-- Your task --
Every single entry must be reproduced precisely.

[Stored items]

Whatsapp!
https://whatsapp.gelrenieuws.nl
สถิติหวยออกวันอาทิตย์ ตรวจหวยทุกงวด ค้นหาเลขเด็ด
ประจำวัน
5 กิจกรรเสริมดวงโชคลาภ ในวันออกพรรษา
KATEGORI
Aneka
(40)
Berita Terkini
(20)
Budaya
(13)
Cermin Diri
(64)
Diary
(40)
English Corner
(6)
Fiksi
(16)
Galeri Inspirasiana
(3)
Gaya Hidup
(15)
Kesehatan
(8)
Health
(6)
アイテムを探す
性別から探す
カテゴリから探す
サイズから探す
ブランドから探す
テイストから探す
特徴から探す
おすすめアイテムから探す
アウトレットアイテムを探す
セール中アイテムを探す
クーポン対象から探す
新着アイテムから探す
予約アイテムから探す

-- Exercise solution --
Whatsapp!
https://whatsapp.gelrenieuws.nl
สถิติหวยออกวันอาทิตย์ ตรวจหวยทุกงวด ค้นหาเลขเด็ด
ประจำวัน
5 กิจกรรเสริมดวงโชคลาภ ในวันออกพรรษา
KATEGORI
Aneka
(40)
Berita Terkini
(20)
Budaya
(13)
Cermin Diri
(64)
Diary
(40)
English Corner
(6)
Fiksi
(16)
Galeri Inspirasiana
(3)
Gaya Hidup
(15)
Kesehatan
(8)
Health
(6)
アイテムを探す
性別から探す
カテゴリから探す
サイズから探す
ブランドから探す
テイストから探す
特徴から探す
おすすめアイテムから探す
アウトレットアイテムを探す
セール中アイテムを探す
クーポン対象から探す
新着アイテムから探す
予約アイテムから探す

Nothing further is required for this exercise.